* [JOB ITEM]
How many lines in the listing below contain the string "manejar"? Reply with the number only.

* [SOURCE MATERIAL]

========================================================================

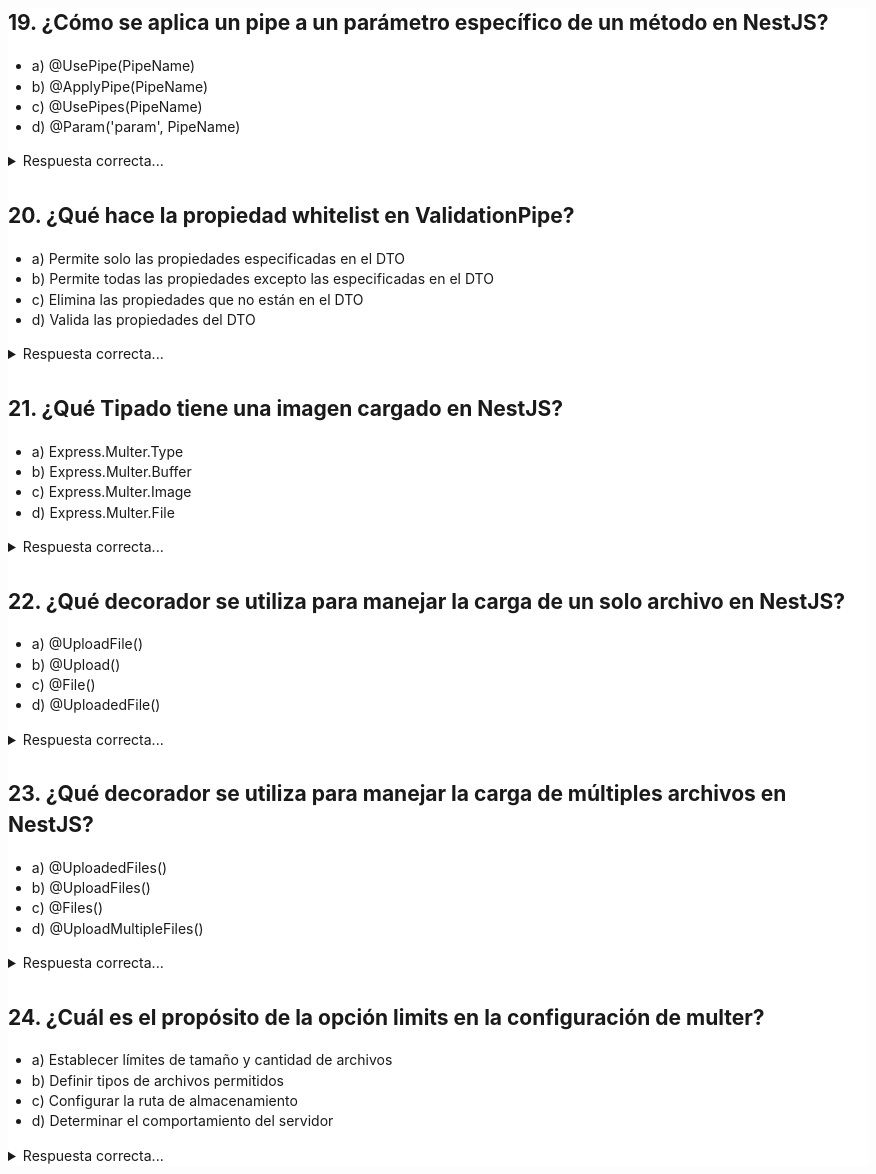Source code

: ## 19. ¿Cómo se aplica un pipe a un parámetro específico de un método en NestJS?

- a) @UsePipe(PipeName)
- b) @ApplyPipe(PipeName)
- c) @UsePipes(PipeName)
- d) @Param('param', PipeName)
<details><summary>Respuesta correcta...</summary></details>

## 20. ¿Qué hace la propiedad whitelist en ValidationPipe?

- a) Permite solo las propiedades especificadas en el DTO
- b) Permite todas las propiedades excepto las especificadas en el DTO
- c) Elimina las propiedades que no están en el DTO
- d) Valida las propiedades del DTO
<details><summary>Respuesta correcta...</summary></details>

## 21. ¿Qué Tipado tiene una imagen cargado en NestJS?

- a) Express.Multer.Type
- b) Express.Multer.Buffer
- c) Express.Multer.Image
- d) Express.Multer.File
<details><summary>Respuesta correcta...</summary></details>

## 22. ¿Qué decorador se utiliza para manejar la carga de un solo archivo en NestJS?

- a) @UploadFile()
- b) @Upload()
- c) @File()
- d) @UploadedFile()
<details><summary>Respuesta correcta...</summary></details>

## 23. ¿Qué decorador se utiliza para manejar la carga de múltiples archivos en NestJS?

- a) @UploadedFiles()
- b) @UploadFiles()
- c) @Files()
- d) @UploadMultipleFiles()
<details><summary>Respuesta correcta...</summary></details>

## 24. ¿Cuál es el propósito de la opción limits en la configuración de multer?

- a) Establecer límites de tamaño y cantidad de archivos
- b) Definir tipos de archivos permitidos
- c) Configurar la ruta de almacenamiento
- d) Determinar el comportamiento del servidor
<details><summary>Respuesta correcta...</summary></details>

========================================================================

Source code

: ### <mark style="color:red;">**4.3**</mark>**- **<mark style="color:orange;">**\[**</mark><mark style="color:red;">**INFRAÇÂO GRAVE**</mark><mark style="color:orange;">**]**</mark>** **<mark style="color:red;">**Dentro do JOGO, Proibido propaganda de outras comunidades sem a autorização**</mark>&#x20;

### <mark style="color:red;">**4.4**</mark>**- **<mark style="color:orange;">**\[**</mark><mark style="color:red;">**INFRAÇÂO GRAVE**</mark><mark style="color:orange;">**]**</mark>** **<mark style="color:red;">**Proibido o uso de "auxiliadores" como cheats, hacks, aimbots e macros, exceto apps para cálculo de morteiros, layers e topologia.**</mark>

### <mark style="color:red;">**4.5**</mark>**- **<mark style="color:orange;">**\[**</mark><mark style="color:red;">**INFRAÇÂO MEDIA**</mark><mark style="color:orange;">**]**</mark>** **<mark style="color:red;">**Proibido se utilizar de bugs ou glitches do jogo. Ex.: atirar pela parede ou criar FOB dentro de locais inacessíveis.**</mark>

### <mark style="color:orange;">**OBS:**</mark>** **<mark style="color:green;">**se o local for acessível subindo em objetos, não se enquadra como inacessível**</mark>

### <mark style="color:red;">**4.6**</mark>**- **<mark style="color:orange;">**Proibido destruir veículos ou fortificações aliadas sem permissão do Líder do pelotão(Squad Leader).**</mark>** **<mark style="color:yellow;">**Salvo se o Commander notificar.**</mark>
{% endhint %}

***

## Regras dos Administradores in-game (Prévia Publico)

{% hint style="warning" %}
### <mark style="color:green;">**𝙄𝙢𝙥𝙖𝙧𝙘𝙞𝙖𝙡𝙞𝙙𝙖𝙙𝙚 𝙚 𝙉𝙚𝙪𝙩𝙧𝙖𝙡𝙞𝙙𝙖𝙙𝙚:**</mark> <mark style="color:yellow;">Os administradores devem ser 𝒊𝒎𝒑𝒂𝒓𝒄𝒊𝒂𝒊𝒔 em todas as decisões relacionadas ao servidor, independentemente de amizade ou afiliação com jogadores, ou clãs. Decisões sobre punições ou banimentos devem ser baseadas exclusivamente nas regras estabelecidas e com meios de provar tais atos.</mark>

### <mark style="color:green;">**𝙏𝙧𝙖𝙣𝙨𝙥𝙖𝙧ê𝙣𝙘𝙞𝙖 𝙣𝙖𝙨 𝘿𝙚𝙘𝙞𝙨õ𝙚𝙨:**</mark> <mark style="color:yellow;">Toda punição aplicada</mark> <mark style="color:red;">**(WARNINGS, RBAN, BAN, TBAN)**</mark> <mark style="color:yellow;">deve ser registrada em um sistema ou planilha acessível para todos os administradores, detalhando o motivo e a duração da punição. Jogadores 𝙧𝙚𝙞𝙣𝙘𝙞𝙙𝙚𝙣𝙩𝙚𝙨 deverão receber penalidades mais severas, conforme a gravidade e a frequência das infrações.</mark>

========================================================================

* [COMPLETED TASK]
2